October 16, 2005 in Nation/World

Dog flu spreading steadily across the U.S.

Jim Fitzgerald Associated Press
 
Associated Press photo

Margaret Ragi holds Curry, a 5-year-old bichon frise, at her home in Upper Saddle River, N.J. Curry recently recovered from the canine influenza virus.
(Full-size photo)

CHESTNUT RIDGE, N.Y. – Every inch the pampered purebred, the fluffy white dog Curry stands like a statue for his haircut at the Best Friends Pet Resort and Salon.

He looks, and is, perfectly healthy. But Curry, a bichon frise, was one sick puppy a month ago. And the Best Friends kennel was forced to close for three weeks after more than 100 other dogs began showing signs of what turned out to be a new disease: canine influenza virus, or dog flu.

“He was extremely lethargic, having a hard time breathing,” said Curry’s owner, Margaret Ragi of Upper Saddle River, N.J. “The life just wasn’t there in his eyes. We were really worried.”

Lots of dog lovers are worried these days. Experts say the flu is spreading steadily through the nation’s dogs, with no vaccine available to curb it. Perhaps 5 percent of its victims are dying.

Researchers recently found to their surprise that the virus had crossed over from horses to dogs, striking greyhounds at racetracks in 11 states. Now it has been found in pets, with cases documented in California, Florida, Massachusetts, New Jersey, New York, North Carolina, Ohio, Oregon and Washington.

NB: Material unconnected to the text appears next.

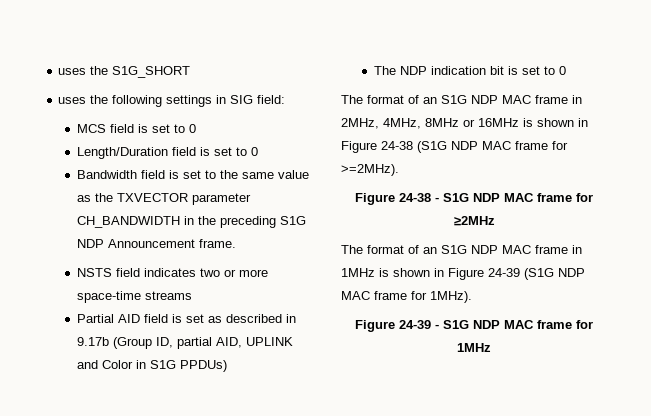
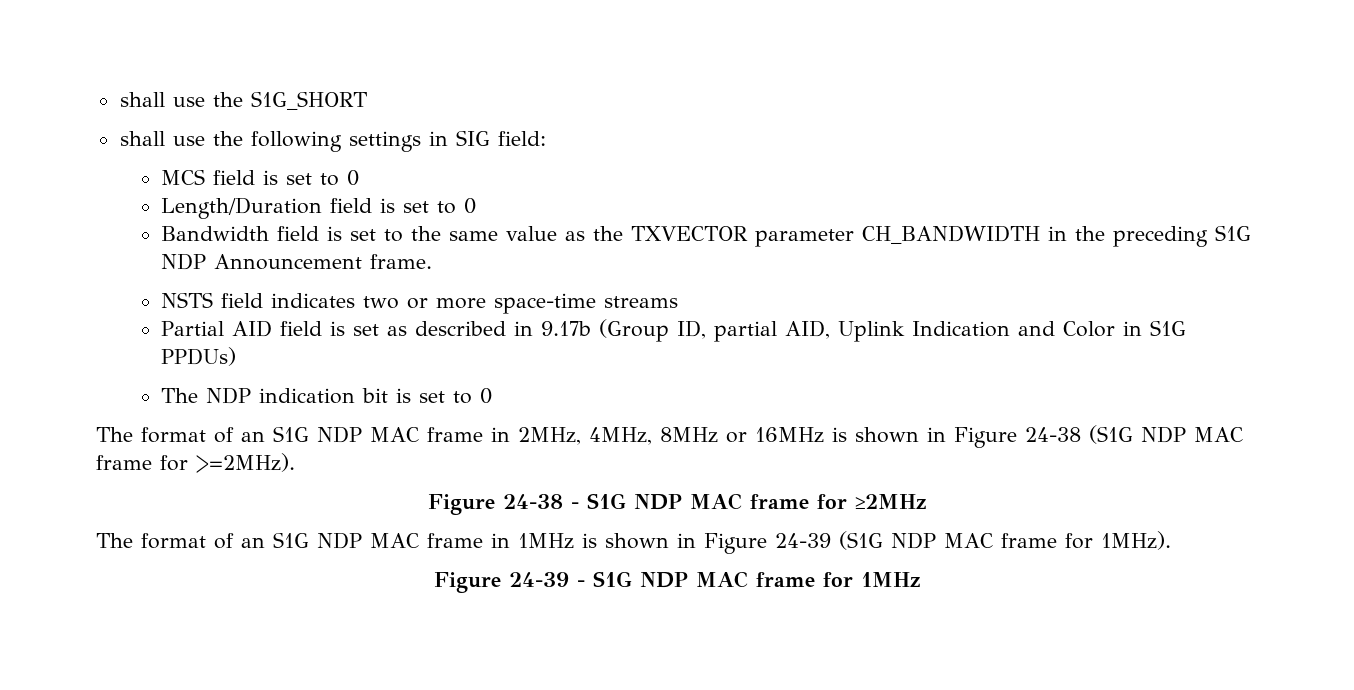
[58,68,87,75] uses -> [119,92,205,107] shall use
[58,97,87,104] uses -> [119,131,205,146] shall use
[245,337,293,346] UPLINK -> [837,321,1010,342] Uplink Indication

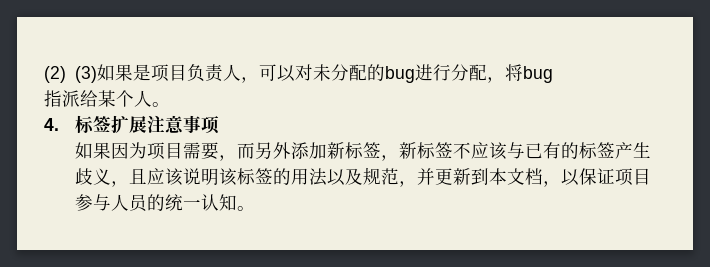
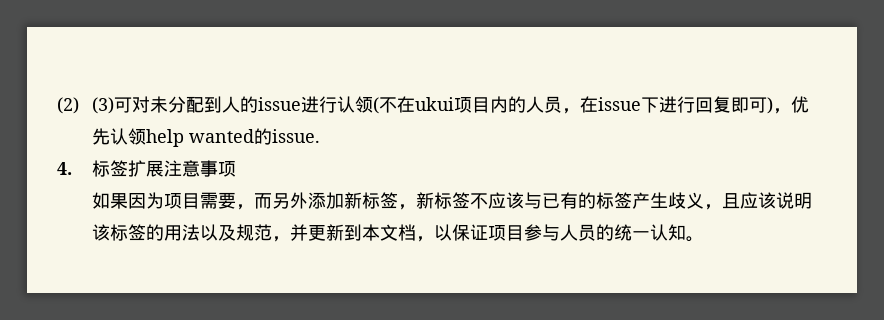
[96,64,553,83] [44,90,170,107] 如果是项目负责人，可以对未分配的bug进行分配，将bug // 指派给某个人。 -> [114,96,810,114] [92,128,321,147] 可对未分配到人的issue进行认领(不在ukui项目内的人员，在issue下进行回复即可)，优先认领help wanted的issue.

“One hundred percent of dogs will be susceptible,” said Edward Dubovi, director of the animal virology lab at Cornell University. “I would expect to see this infection moving through groups of dogs until a large percentage gets infected and there are a lot of immune dogs.”

Cynda Crawford, a veterinary immunologist at the University of Florida, said researchers are getting positive readings on 30 percent to 40 percent of the blood and tissue samples sent in by veterinarians who think they might be treating a dog with influenza. The symptoms include a cough, low-grade fever and a runny nose.

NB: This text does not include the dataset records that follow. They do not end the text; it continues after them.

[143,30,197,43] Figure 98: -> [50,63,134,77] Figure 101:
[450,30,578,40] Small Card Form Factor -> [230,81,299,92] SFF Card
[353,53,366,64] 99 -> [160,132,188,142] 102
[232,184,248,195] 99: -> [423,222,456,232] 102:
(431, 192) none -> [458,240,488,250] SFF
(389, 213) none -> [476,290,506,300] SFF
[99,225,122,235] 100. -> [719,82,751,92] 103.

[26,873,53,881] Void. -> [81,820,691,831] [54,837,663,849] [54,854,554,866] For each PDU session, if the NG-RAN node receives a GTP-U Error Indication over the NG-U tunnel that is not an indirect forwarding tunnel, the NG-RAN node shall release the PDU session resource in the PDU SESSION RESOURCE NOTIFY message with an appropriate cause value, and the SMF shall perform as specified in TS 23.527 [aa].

Many pet owners and veterinarians have been fooled because some of the symptoms mimic a common, less dangerous bacterial infection known as kennel cough.

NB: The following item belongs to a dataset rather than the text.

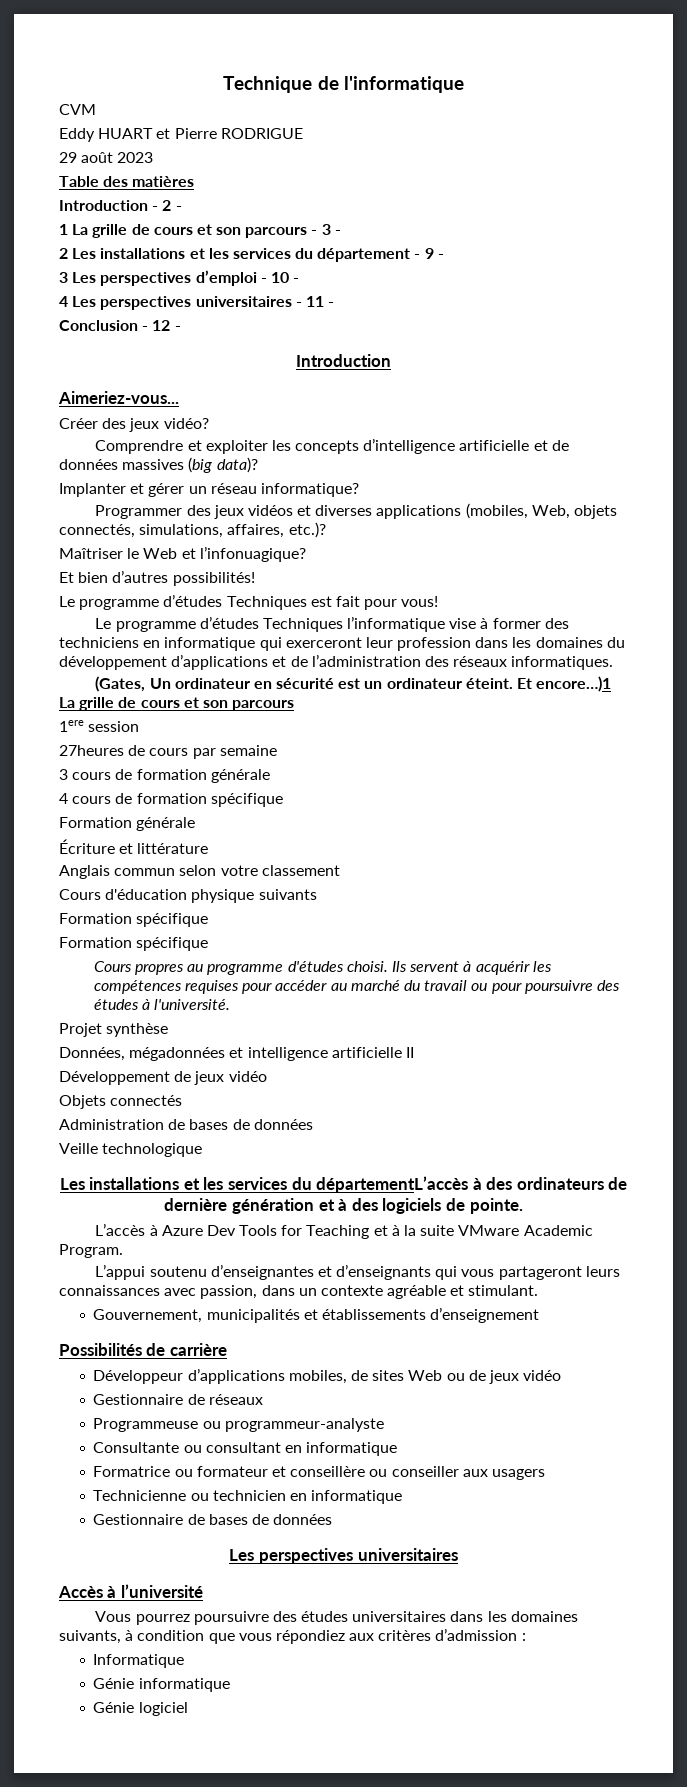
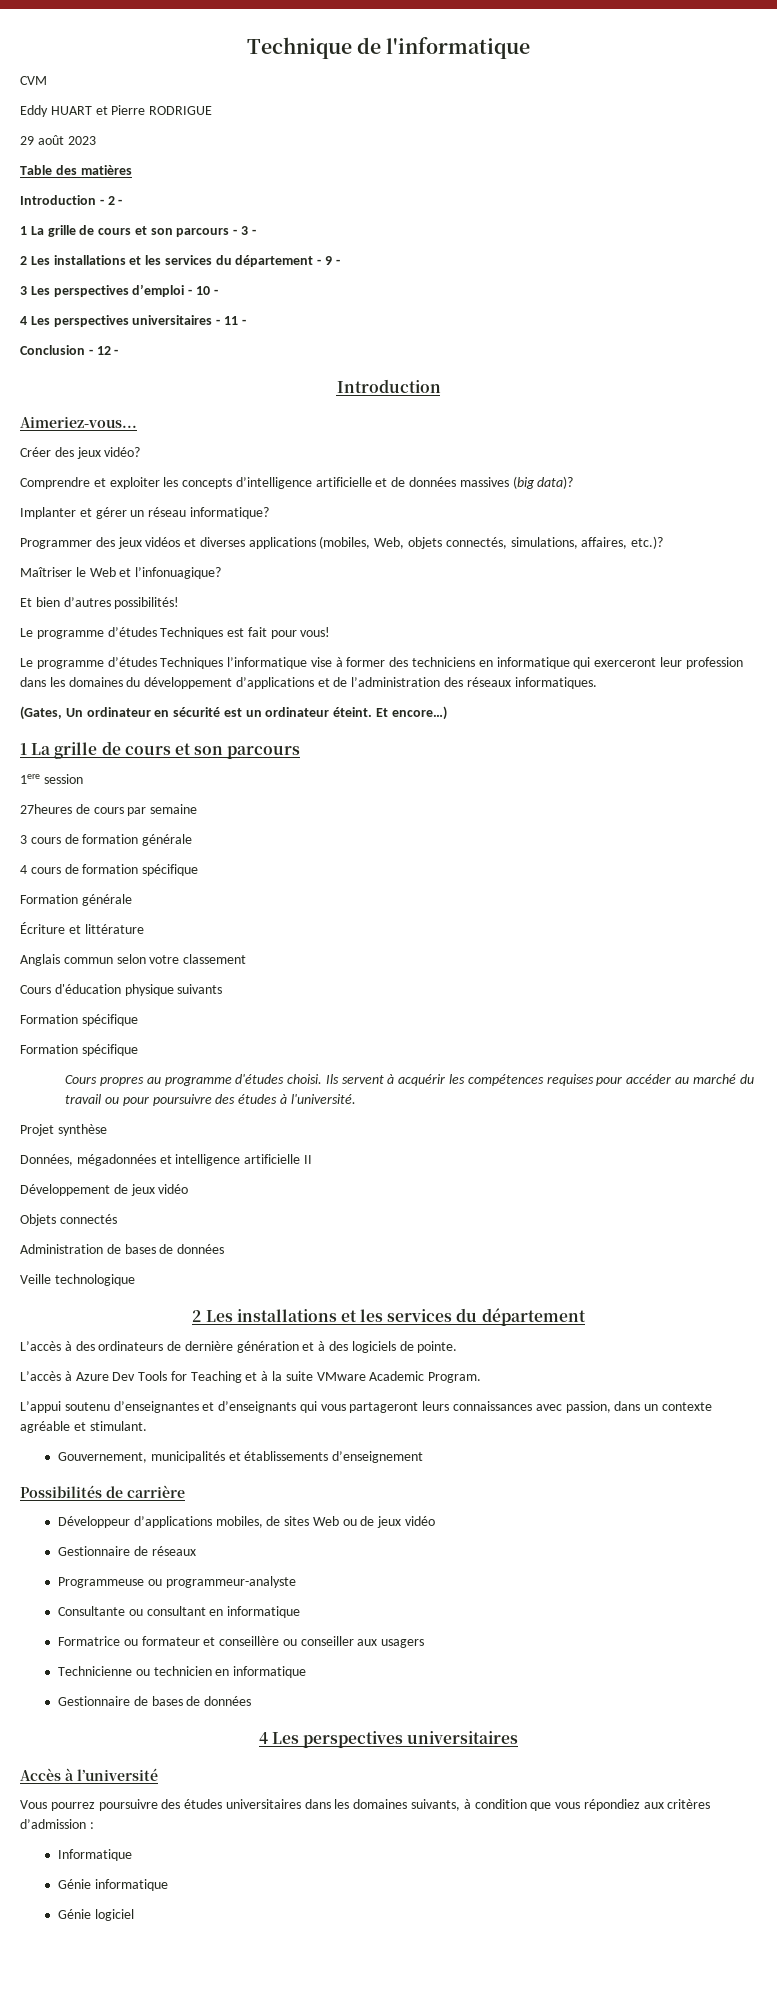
[536,676,612,692] encore…)1 -> [391,706,447,720] [20,743,27,755] encore…) // 1
[59,1176,469,1193] Les installations et les services du départementL’accès -> [192,1308,586,1326] [20,1341,61,1351] 2 Les installations et les services du département // L’accès
(333, 1519) none -> [258,1732,268,1744] 4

As with human influenza, dog flu is most easily contracted in gathering places – kennels, dog shows, animal shelters, even dog runs in parks.

Dubovi said researchers are at work on a vaccine, but it could be months before it becomes available.

Some vets fear another upswing in cases at Thanksgiving and Christmas, when, as in the late summer, many people go away and put their dogs in kennels.